Life time value (LTV) is a metric that social media advertisers use to measure the value of a customer over the course of their relationship with a company. LTV can be used to assess the profitability of acquiring new customers, and to make decisions about how much to spend on customer acquisition.
LTV is calculated by taking the revenue generated from a customer, minus the costs associated with acquiring and servicing that customer, and then divided by the number of months that the customer remains active with the company.
For example, if a company spends $100 to acquire a new customer, and that customer spends $50 per month on average over the course of 12 months, the company's LTV would be $700 (12 x $50 - $100).
LTV is important because it allows social media advertisers to compare the value of different types of customers, and to make decisions about how much to spend on customer acquisition.
LTV is also a useful metric for assessing the profitability of different marketing channels. For example, if a company is spending $100 to acquire customers through Facebook ads, but those customers have an LTV of $200, then the company is profitable.
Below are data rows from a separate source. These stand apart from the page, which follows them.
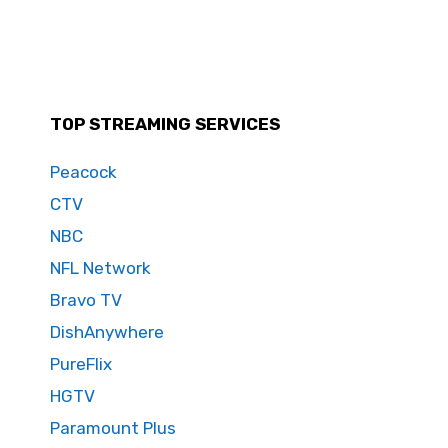
TOP STREAMING SERVICES
Peacock
CTV
NBC
NFL Network
Bravo TV
DishAnywhere
PureFlix
HGTV
Paramount Plus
However, if a company is spending $100 to acquire customers through Google AdWords, but those customers have an LTV of $50, then the company is not profitable.
LTV can be calculated by taking the revenue generated from a customer, minus the costs associated with acquiring and servicing that customer, and then divided by the number of months that the customer remains active with the company.
For example, if a company spends $100 to acquire a new customer, and that customer spends $50 per month on average over the course of 12 months, the company's LTV would be $700 (12 x $50 - $100).